Even now, the Trump administration’s poor planning and inconsistent communication fog the effort. In recent days, there have been reports that states aren’t receiving the vaccine allotments they’ve been promised. Gov. Kate Brown of Oregon tweeted that the leaders of Operation Warp Speed had directly confirmed to her that “states will not be receiving increased shipments of vaccines from the national stockpile next week, because there is no federal reserve of doses.” The mayor of Los Angeles, Eric Garcetti, said, “the national supply simply isn’t coming.” When I asked Zients whether the federal government had less vaccine supply than has been promised, he wasn’t able to give an answer. “We’ll conduct a full evaluation when we’re in our seats on supply, but it’s hard for me to say more than that right now, given the lack of information sharing from the Trump administration.”

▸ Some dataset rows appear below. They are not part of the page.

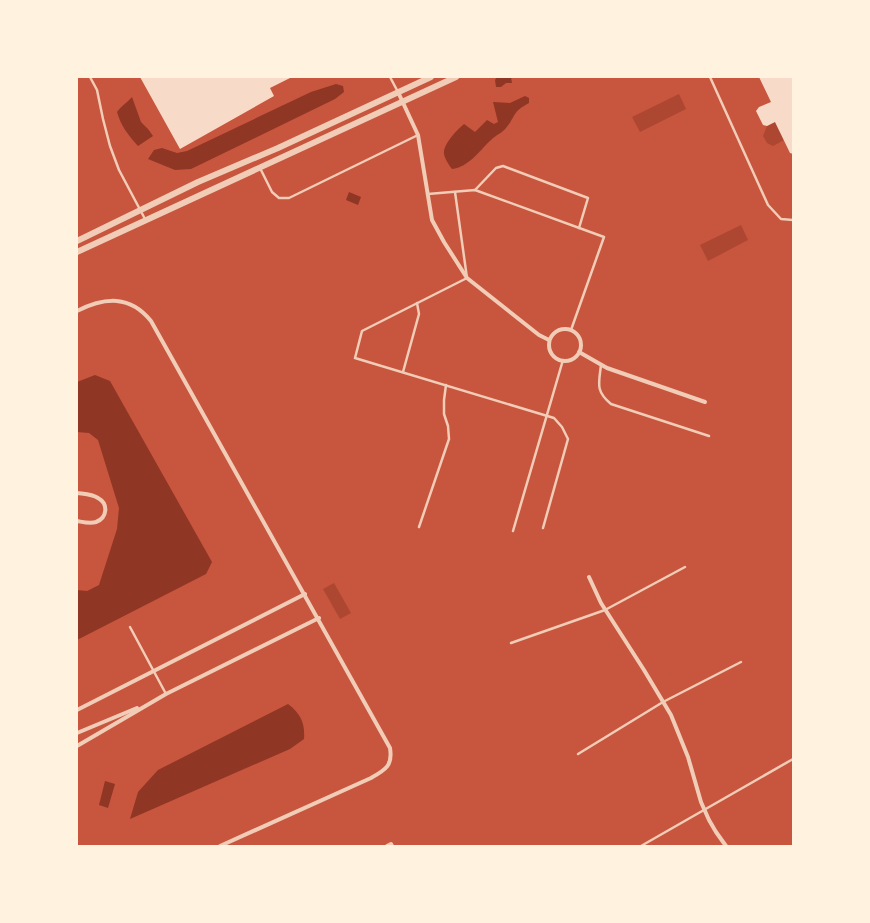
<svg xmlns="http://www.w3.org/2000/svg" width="870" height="923" viewBox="0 0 870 923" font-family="Signika,sans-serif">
<rect width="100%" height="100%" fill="#c8553d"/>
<g fill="#ae4732">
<path d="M679 94 686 109 640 132 632 117Z"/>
<path d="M775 122 784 140 773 146 767 143 763 136 767 126Z"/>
<path d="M741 225 748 240 708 261 700 245Z"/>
<path d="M334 583 351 613 340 619 323 589Z"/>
</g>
<g fill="#8f3625">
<path d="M497 77H511L512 83H506L501 87H496L495 80Z"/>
<path d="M336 84 343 86 344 92 335 99 191 169 175 170 148 159 154 150 162 148 177 153 187 151 311 92Z"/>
<path d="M525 96 529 98V103C512 112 516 116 506 128 502 133 496 135 491 140 479 151 469 167 452 169 449 165 445 159 444 154 443 144 457 130 464 124L475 132 487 120 494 124 498 122 493 102 510 103Z"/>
<path d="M132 97 141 122 148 129 153 136 138 146C128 135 121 126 117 112 121 106 127 103 132 97Z"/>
<path d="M349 192 361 197 358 205 346 200Z"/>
<path d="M95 375 110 381 212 562 206 574 77 640V590L87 591 99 585 117 529 119 508 98 440 89 433 77 432V382Z"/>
<path d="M288 704C301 714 305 723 304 739L290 749 130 819 138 792 158 770Z"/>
<path d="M105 781 115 784 108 808 99 805Z"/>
</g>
<g fill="#f7dbc8">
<path d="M140 77H292L270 88 274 96 180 149Z"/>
<path d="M759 77H793V154L790 153 775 122 767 126 763 125 756 111 759 107 771 102Z"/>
</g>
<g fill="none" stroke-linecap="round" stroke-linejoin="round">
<g stroke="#f1ccb7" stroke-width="2.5">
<path d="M90 77 97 90 103 119 110 146 119 170 145 219"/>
<path d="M390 77 398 92"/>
<path d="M710 77 768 205 781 219 793 220"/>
<path d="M260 168 272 192 279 198H289L418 135"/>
<path d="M475 190 496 168 503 166 588 198 579 228"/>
<path d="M455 192 467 278 362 331 355 358 554 418 562 427 568 439 543 528"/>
<path d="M428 194 475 190 604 237 571 330"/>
<path d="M601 365C599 383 595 391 611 404L709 436"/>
<path d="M403 372 419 314 417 303"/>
<path d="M419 527 449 439 448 426 444 414V400L446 385"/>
<path d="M513 531 563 360"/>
<path d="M130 627 166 694"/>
<path d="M511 643 605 610 685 567"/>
<path d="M578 754 663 702 741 662"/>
<path d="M641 846 793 759"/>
</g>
<g stroke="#f1ccb7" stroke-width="4">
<path d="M398 92 418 135 432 220 444 242 467 278 539 335 549 340"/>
<path d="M77 311C105 297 130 295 151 321L390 748C393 766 385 770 371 778L220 846"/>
<circle cx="565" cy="345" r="16"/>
<path d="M579 352 607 368 705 402"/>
<path d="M77 493C84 494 92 494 98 498 109 504 107 518 96 522 90 524 83 522 77 521"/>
<path d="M589 577 601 603 644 670 671 715 688 757 701 802 709 820 716 832 726 846"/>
<path d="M77 710 305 594"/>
<path d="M77 733 137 708"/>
<path d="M77 746 166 694 319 618"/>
<path d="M387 846 391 844 392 846"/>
</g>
<g stroke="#f1ccb7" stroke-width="6">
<path d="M77 241 198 182 278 148 431 77"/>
<path d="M77 252 456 77"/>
</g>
</g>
<rect width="870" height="923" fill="none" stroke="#fff3e0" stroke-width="156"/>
</svg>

The incoming administration is also free from the delusion that the vaccines will solve the coronavirus crisis on their own. Even on the most optimistic timetable, it will take until well into the summer for America to reach herd immunity. In the meantime, new variants of the virus that spread even faster are taking hold. Ron Klain, Biden’s choice for chief of staff, warned that the coronavirus death toll in America will pass 500,000 by the end of February. And it will not end there. That is why if you look at the incoming administration’s coronavirus rescue package, most of the money is dedicated to the policies that will let us survive this next year.
Of this, $20 billion is directed at the vaccination effort. Another $50 billion is dedicated to standing up the national testing infrastructure that we should’ve had long ago, with an emphasis on deploying rapid testing for asymptomatic individuals who work in high-risk settings and setting up genomic surveillance so we can see when and how the virus is mutating. Then there’s $130 billion intended to retrofit schools so they can operate safely, even with the virus in circulation.
A year into this crisis, America still hasn’t built a national contact tracing apparatus to track and suppress outbreaks: Biden’s plan calls for hiring more than 100,000 public health workers for national contact tracing, local vaccine outreach and more. Congregant settings, like nursing homes and prisons, have been the sites of particularly vicious outbreaks, and Biden wants to create specialized forces that can be rapidly deployed to such sites to save lives. The list goes on.
None of this — none of it — is interesting or surprising. It’s obvious, and it should’ve been done long ago. Back in May, I wrote that we were operating, in effect, without a president and without a national plan. It is January, and that remains true. But that will end on the day of Biden’s inauguration. And then the hard work can, finally, begin.